Les chiffres fournis par la direction sont parlants : 114 bénéficiaires du revenu d'insertion (RIS) au 1er janvier 2026, 172 au 30 juin. Et la période d'exclusions débutée le 1er juillet n'était pas encore comptabilisée dans ces totaux. Parallèlement, la compensation versée aux CPAS pour ces RIS est réduite : elle tombe à 60 % à partir du 1er juillet, transférant la part restante de la charge sur les pouvoirs locaux.
"Je suis fière de nos équipes... malgré une charge de travail énorme, accumulée en très peu de temps." — Nathanaëlle Berger, directrice générale
Des prévisions dépassées, une réalité plus lourde
Les élus avaient anticipé une hausse de dossiers autour de 30 %, mais la pratique est différente : selon le président du CPAS, Alain Bouko, l'augmentation observée atteint entre 80 et 90 %. Cette divergence traduit non seulement l'ampleur du phénomène d'exclusion, mais aussi la difficulté des projections lorsque des réformes nationales modifient brutalement les règles d'accès aux allocations.
Le CPAS note aussi un effet de bascule lié aux parcours d'insertion : deux tiers des personnes remises à l'emploi l'ont été via des Articles 60 (emplois subsidiés, souvent dans des associations). Après un an, ces personnes retrouvent l'indemnisation chômage ; mais lorsqu'elles en tombent à nouveau, elles risquent d'être exclues et de revenir demander un RIS, créant un cycle qui alourdit les dossiers à moyen terme.
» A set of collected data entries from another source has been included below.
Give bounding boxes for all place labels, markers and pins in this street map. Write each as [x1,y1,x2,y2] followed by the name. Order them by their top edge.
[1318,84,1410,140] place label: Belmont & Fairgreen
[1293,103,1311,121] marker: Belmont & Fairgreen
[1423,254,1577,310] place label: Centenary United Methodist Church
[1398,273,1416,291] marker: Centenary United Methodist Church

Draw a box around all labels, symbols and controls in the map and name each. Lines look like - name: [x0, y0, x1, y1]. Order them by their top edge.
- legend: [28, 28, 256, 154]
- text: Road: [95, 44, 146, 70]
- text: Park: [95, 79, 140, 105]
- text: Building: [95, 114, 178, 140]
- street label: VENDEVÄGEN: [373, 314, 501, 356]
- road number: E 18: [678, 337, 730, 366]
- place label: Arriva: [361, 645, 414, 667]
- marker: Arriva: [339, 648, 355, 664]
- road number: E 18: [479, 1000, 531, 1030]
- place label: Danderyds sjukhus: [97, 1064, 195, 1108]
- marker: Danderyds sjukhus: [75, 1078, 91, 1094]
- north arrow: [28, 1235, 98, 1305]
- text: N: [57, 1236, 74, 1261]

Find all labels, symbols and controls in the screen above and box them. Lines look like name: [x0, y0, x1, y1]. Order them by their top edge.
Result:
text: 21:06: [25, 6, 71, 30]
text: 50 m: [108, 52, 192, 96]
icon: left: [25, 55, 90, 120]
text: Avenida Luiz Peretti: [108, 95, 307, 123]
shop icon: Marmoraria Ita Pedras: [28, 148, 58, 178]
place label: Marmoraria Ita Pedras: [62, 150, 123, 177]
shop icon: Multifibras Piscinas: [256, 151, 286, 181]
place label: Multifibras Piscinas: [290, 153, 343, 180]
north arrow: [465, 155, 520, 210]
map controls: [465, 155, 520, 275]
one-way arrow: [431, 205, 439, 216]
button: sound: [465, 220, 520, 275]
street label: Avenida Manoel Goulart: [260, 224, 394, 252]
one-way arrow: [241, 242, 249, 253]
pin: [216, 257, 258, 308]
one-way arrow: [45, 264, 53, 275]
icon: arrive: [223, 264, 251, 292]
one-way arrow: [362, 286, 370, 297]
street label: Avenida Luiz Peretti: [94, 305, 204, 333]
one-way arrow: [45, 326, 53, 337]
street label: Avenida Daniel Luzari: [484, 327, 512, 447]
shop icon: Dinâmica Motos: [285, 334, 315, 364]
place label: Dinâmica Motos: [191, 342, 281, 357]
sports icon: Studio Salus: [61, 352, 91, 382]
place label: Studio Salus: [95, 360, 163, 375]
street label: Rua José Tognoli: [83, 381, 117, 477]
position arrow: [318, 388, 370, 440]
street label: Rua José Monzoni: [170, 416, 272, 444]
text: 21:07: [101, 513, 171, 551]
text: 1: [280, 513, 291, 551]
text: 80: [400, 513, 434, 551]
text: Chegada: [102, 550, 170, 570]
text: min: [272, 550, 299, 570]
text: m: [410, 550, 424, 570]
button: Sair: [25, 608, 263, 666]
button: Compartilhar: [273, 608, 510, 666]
Conséquences budgétaires locales
Malgré la tension sur l'activité, l'exercice 2025 du CPAS se clôture avec un boni propre de 153 000 €, résultat rendu possible grâce à une dotation communale. Sans cette aide, l'institution aurait affiché un déficit de 1,265 million €. Les investissements dans une maison de repos continuent, selon la direction financière, de peser sur la dette et sur l'équilibre ordinaire : le mali annuel d'exploitation reste proche de 100 000 €.
| Indicateur | Valeur |
|---|---|
| Bénéficiaires RIS au 01/01/2026 | 114 |
| Bénéficiaires RIS au 30/06/2026 | 172 |
| Exclus du chômage en octobre (cas évoqués) | 121 |
| Exclus ayant demandé un RIS | 81 |
| Part des compensations aux CPAS depuis 01/07 | 60 % |
| Augmentation réelle estimée des dossiers | 80–90 % |
| Boni 2025 (grâce à la dotation communale) | 153 000 € |
| Déficit sans dotation | 1,265 million € |
Ce que cela change pour les acteurs concernés
- Pour les demandeurs d'emploi : le basculement entre dispositifs (Articles 60, chômage, RIS) crée des trajectoires instables ; certaines personnes risquent de tomber dans un cycle d'exclusion et de précarité.
- Pour les équipes du CPAS : la montée soudaine des dossiers entraîne une surcharge de travail, en particulier pour l'accompagnement social et administratif des nouveaux bénéficiaires.
- Pour les finances locales : la diminution des compensations publiques accroît la dépendance aux dotations communales et fragilise la capacité d'investissement pour les services essentiels (ex. maison de repos).
Au-delà du cas de Viroinval, ces éléments posent une question politique plus large : la répartition des conséquences financières et humaines des réformes d'indemnisation du chômage entre niveaux de pouvoir. La capacité des communes et des CPAS à absorber ces chocs dépendra de transferts budgétaires adaptés et d'un pilotage anticipatif de ces transitions pour éviter d'aggraver la précarité des personnes affectées.
Le CPAS de Viroinval illustre comment, sur le terrain, des changements réglementaires provoquent des effets rapides et lourds. Reste à voir si des mécanismes complémentaires de soutien seront activés au niveau régional ou national pour soulager les services locaux et accompagner durablement les personnes concernées.